Rep. Val Okimoto, the lone Republican on the committee, said she is optimistic that the work will lead to “positive” changes to the ADC and the SLDF by the end of the 2022 session.

“If we don’t, we have all these hours of work for the public to hold us accountable during the elections,” she said.

Asked about how much money the audit briefings cost, Belatti said that figure would be “calculated at some point.” But she emphasized that legislators do work during the interim and that the briefings are part of their job.

Kondo calls the investigation “such a waste, such an abuse.”

Is Rail An Issue?

In 2021 alone, Kondo’s office issued over 30 reports on various government agencies including the audit of the ADC. Why the focus on just the ADC and SLDF audits?

“I think for me it is the importance of land and land management,” Belatti explained.

An unanswered question is whether the House panel will look deeper into the rail audits. At an October briefing, Belatti said, her committee was made aware of omissions in the rail audits. The House resolution approved in late April that enabled the investigative committee’s work gives it the authority to look at “any other matters” besides the ADC and SLDF audits, she said.

Perruso, the vice chair of the House Committee on Agriculture, is among committee members expressing concerns over change orders on rail and Kondo’s termination of one of the contractors working on the rail audits. There is a dispute between Kondo and the House panel on whether information on the change orders should have been included in the rail audits and why Randal Lee and another contractor were terminated by Kondo after Lee raised concerns about the change orders.

That is in part why the committee has focused on Kondo’s job performance.

Rep. Amy Perruso at a House investigative committee hearing in 2021
Rep. Amy Perruso was initially concerned that the House investigative committee was too focused on State Auditor Les Kondo. More recent hearings, she says, have produced substantive information to help lawmakers try to improve the ADC and the DLNR. Screenshot/2021

“I think the bridge that you have to understand is that the procedures that the auditor uses to conduct its audits have drawn very serious questions and concerns from the committee,” Belatti said.

When Belatti uses words like “patterns of omissions” in Kondo’s work, however, he counters that she and her committee do not understand how audits work. He also points to two peer reviews during his tenure that gave his office high marks.

Kondo said that he has yet to hear anyone disagree with the actual audit findings.

“We did a good job, notwithstanding these accusations and innuendos,” he said.

Belatti dismisses Kondo’s gripes: “Les Kondo is not the center of the universe. If you look at the work of the committee, and the last set of hearings following up with board members, we follow the evidence. Mr. Kondo may not like the evidence coming out that questions his own policies and procedures, but the committee is not controlling that, the evidence is.”
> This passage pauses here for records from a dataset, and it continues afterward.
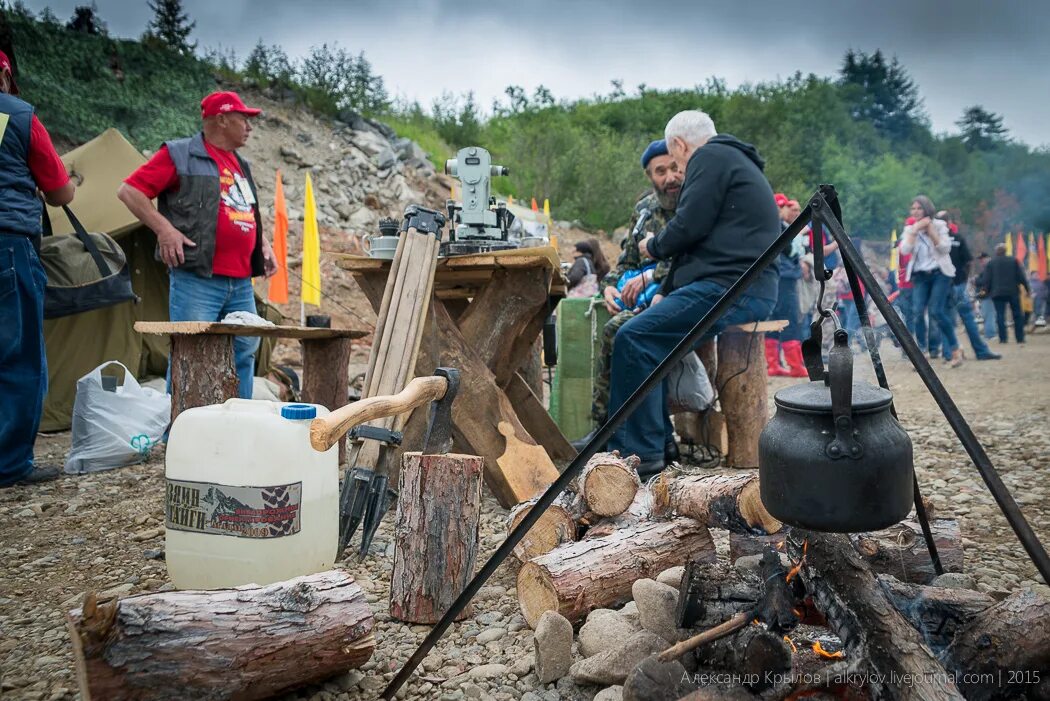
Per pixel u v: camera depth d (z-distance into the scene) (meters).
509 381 4.68
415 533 2.60
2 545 3.47
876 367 2.08
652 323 4.25
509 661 2.32
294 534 2.54
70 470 4.76
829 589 1.86
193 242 4.72
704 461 4.90
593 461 2.95
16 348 4.29
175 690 1.81
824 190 1.75
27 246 4.29
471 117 23.78
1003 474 4.48
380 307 3.89
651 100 36.50
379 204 14.76
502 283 4.09
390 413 2.41
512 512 3.01
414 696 2.14
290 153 14.63
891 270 14.25
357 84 18.02
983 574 2.83
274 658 1.94
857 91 52.72
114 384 5.09
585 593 2.44
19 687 2.20
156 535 3.55
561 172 22.28
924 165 44.09
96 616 1.72
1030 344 13.77
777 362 9.64
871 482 1.64
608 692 1.97
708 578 2.13
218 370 4.06
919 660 1.71
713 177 4.25
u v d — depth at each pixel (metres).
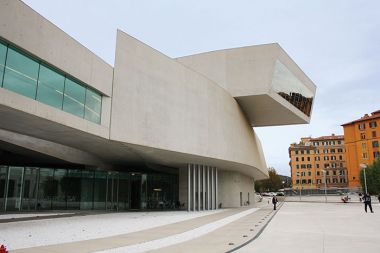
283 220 21.72
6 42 14.94
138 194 34.69
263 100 37.44
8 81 14.97
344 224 18.77
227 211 32.66
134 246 10.84
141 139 23.69
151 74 25.28
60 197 28.72
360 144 99.38
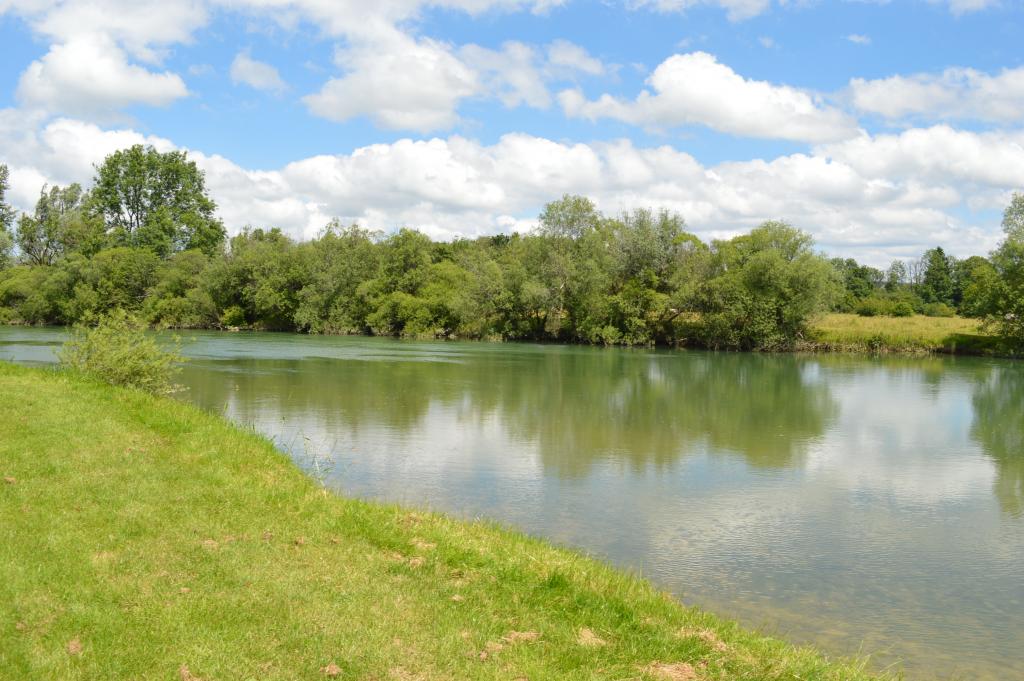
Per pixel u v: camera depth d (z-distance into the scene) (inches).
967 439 1064.8
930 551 587.2
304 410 1131.3
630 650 298.7
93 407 589.0
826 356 2596.0
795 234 2829.7
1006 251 2571.4
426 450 880.9
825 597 490.0
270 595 308.2
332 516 424.8
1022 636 437.4
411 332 3250.5
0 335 2677.2
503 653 283.0
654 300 2869.1
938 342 2691.9
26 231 4146.2
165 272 3693.4
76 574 306.0
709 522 645.9
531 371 1839.3
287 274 3516.2
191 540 358.3
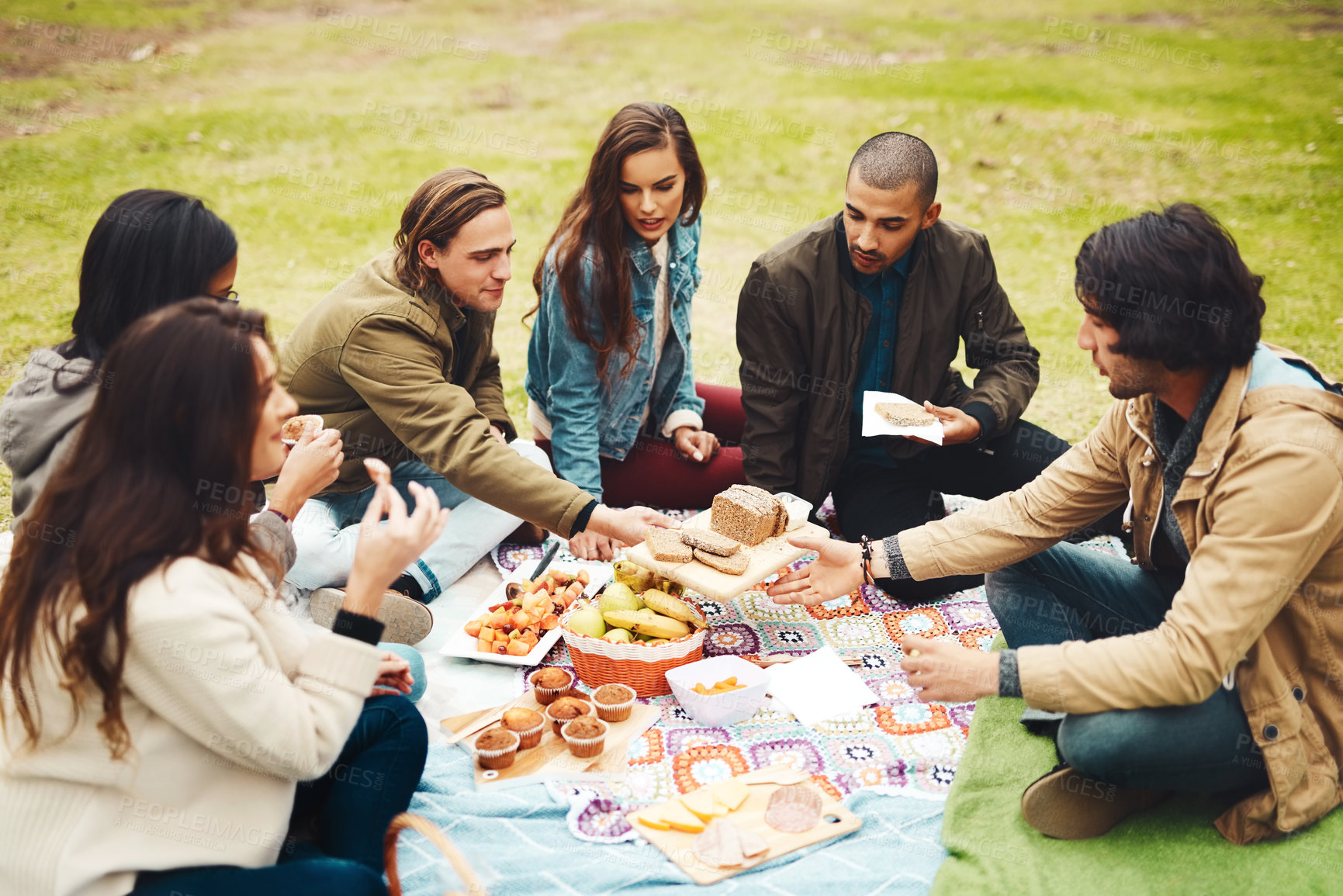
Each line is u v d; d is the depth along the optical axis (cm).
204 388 174
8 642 173
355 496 339
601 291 333
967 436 338
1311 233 664
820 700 292
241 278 592
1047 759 264
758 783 257
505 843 240
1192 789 229
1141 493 249
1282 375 212
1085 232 688
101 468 174
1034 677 223
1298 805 222
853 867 234
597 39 1103
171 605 171
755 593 349
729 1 1248
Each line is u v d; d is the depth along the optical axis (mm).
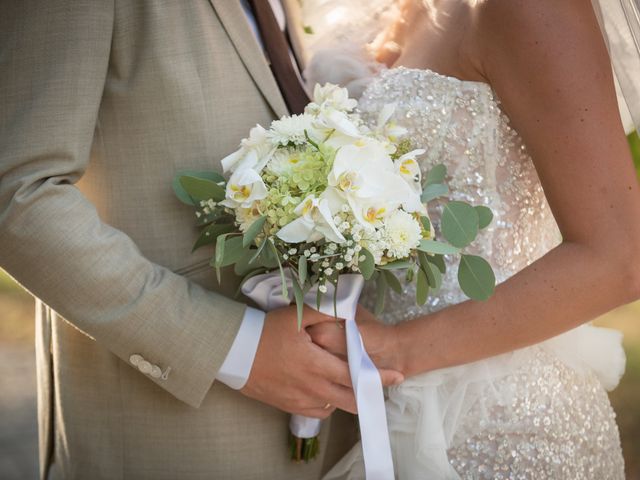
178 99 1824
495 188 1926
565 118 1739
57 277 1703
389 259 1689
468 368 1917
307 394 1840
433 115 1909
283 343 1802
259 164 1671
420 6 2074
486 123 1894
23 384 5258
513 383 1913
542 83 1749
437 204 1946
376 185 1624
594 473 2010
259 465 1967
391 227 1618
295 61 2250
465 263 1732
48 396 2098
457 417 1879
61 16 1729
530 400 1916
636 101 1843
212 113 1844
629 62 1827
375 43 2191
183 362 1774
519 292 1822
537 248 2029
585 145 1737
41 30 1731
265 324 1822
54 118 1702
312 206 1602
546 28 1737
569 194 1773
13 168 1698
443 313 1885
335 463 2111
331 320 1835
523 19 1750
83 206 1737
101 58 1753
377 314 1899
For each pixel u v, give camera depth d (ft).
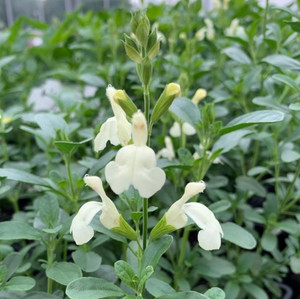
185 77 0.90
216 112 0.98
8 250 0.75
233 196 0.92
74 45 1.55
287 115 0.80
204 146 0.72
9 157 1.16
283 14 1.23
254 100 0.78
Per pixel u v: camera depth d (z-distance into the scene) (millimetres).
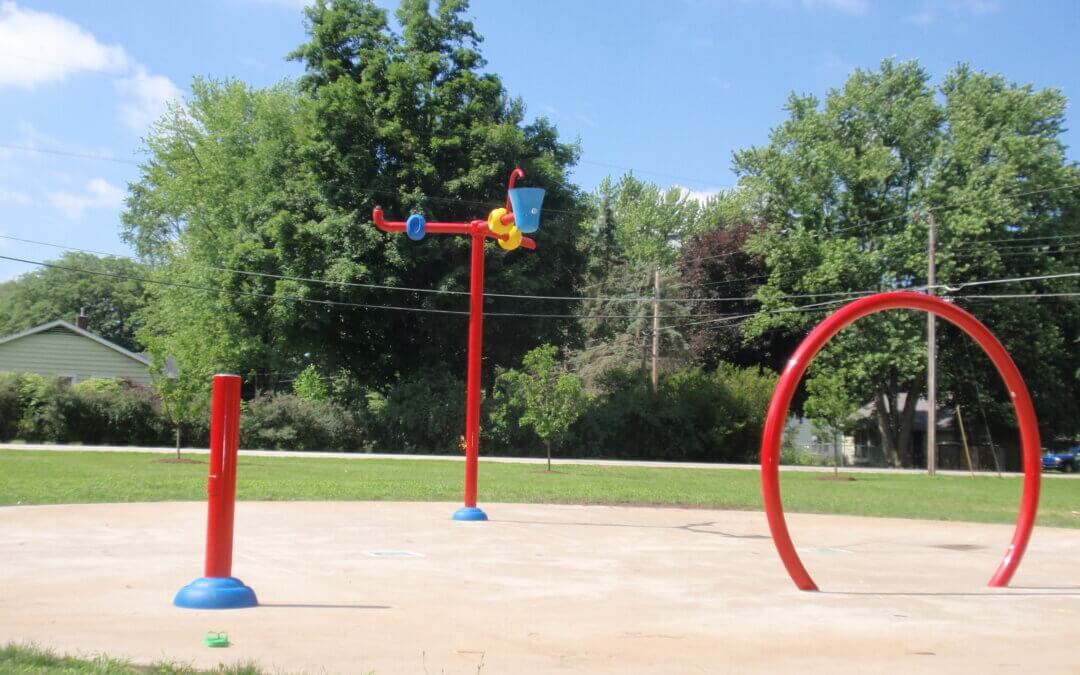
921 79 46344
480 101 37812
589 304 56625
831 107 46312
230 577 5977
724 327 52594
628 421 41656
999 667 4723
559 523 12109
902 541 11391
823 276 43719
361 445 36656
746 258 52938
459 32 38938
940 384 46250
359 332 39469
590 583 7270
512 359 39094
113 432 33938
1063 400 49438
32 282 80250
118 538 9211
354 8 38344
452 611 5910
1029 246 45344
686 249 56312
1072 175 44406
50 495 13570
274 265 37750
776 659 4809
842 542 11094
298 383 40344
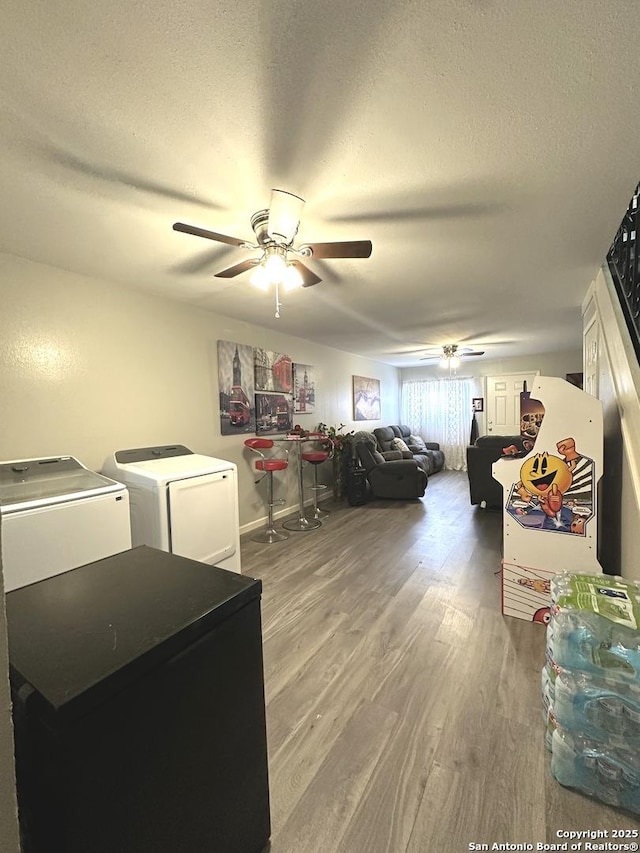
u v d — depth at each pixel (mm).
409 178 1600
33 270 2424
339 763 1343
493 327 4602
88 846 652
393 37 988
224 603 907
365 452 5457
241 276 2740
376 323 4305
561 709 1280
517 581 2232
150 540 2455
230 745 940
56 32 963
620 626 1277
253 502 4227
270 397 4523
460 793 1227
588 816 1150
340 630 2162
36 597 933
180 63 1057
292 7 914
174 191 1673
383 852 1068
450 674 1785
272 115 1245
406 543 3602
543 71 1090
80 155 1429
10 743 505
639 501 1735
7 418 2322
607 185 1664
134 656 715
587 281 2934
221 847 919
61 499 1979
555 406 2115
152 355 3162
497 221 1975
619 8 913
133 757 718
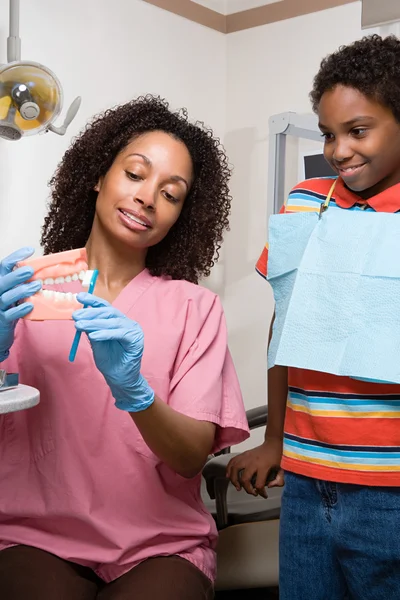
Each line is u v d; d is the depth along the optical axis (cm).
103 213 135
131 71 243
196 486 138
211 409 128
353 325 110
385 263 110
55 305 107
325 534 115
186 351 133
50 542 124
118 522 124
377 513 110
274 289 126
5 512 125
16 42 171
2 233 209
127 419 126
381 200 115
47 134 218
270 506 174
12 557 120
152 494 127
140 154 133
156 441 118
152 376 129
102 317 105
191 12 264
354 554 112
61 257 108
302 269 117
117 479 125
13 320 108
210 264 154
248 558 167
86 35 227
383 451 110
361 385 111
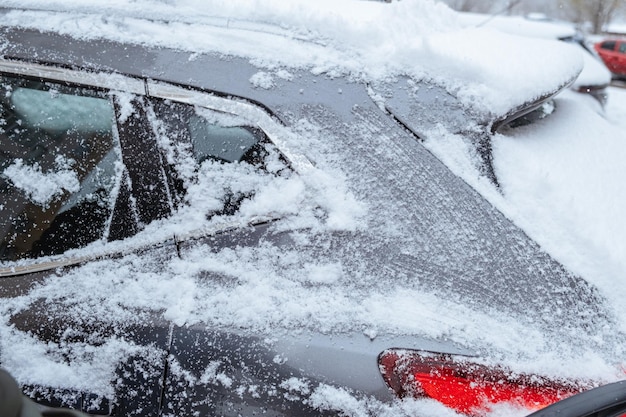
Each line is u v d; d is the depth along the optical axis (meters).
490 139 1.77
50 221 1.77
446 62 1.85
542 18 8.02
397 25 2.02
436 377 1.42
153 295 1.63
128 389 1.57
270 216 1.66
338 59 1.85
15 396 1.02
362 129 1.72
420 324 1.49
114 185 1.74
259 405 1.48
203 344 1.54
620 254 1.60
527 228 1.63
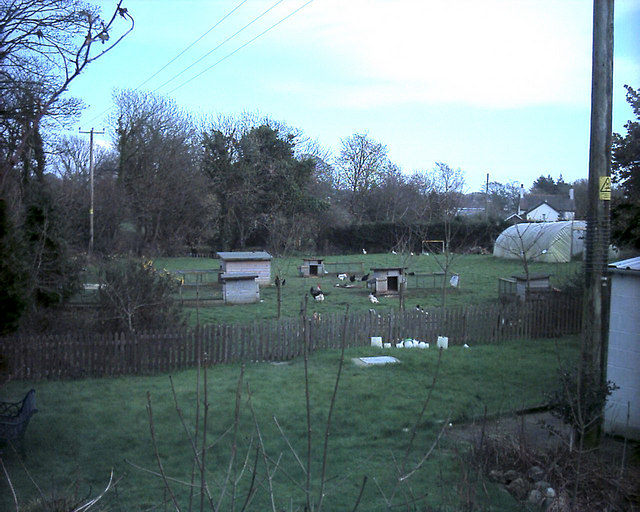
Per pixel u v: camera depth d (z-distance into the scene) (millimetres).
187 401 11430
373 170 73938
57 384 12953
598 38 8461
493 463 7848
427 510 6207
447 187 58031
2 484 7344
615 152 19656
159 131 52062
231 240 56750
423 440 9156
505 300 24812
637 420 9414
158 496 7098
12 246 11164
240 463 8297
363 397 11555
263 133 57344
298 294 29219
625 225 18844
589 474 7160
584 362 8430
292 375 13523
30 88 12922
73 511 4438
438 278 35625
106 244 39344
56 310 17125
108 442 9133
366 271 39844
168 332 14398
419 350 16125
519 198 89188
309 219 56781
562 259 43469
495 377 13188
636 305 9477
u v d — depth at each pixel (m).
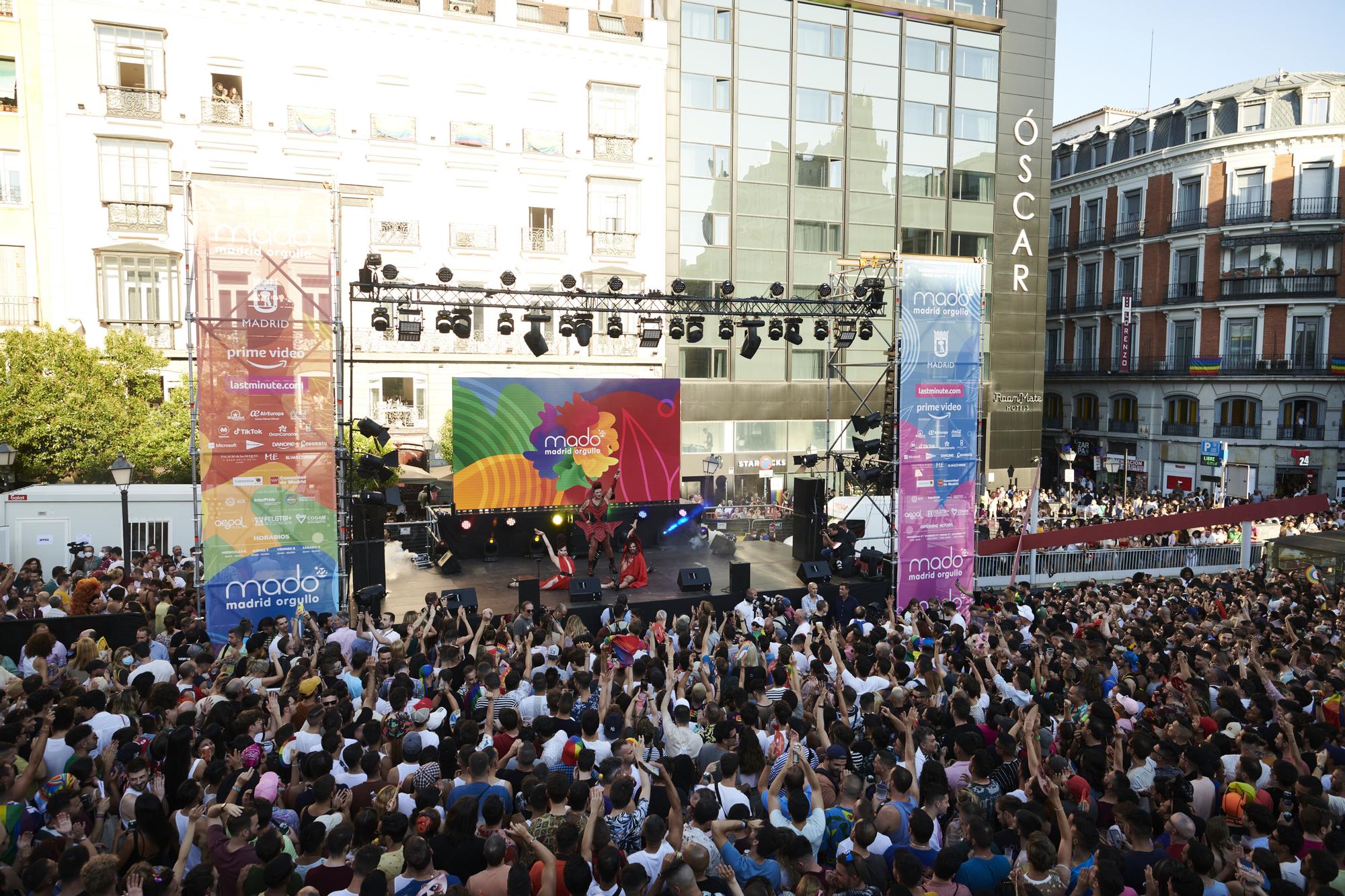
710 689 8.97
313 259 14.04
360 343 29.73
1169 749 6.82
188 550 19.12
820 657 10.01
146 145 27.08
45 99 26.02
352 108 29.06
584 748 6.31
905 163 36.06
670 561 21.52
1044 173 38.16
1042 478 47.06
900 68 35.62
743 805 5.91
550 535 22.34
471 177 30.52
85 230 26.64
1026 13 37.09
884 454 18.61
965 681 8.57
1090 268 44.12
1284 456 36.41
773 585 18.62
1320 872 5.14
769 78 34.00
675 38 32.62
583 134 31.80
If the House decides it wants to, Belatti said, more investigative committees could be formed in the future. But such work is rare.

The last time Belatti could recall such a legislative level of inquiry was the Joint Senate-House Felix Investigative Committee that in 2001 issued a report on the Felix Consent Decree of 1994 that ordered major changes in Hawaii public schools to better serve special-needs children.